■ **What to do**
Set every record down verbatim and omit the pictures.

Saved entries
%%

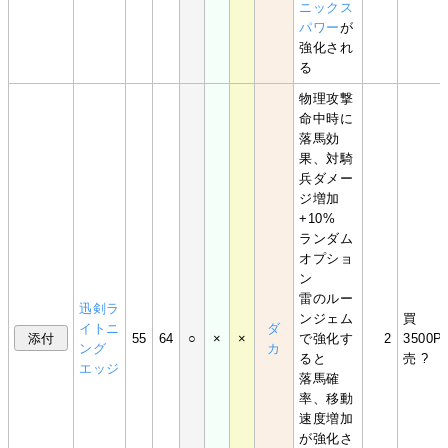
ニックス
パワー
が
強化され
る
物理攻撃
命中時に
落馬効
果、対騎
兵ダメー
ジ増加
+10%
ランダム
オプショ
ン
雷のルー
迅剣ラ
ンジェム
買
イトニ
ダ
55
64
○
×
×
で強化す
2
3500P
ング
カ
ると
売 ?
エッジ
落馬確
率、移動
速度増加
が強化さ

%%

■ **Answer area**
ニックス
パワー
が
強化され
る
物理攻撃
命中時に
落馬効
果、対騎
兵ダメー
ジ増加
+10%
ランダム
オプショ
ン
雷のルー
迅剣ラ
ンジェム
買
イトニ
ダ
55
64
○
×
×
で強化す
2
3500P
ング
カ
ると
売 ?
エッジ
落馬確
率、移動
速度増加
が強化さ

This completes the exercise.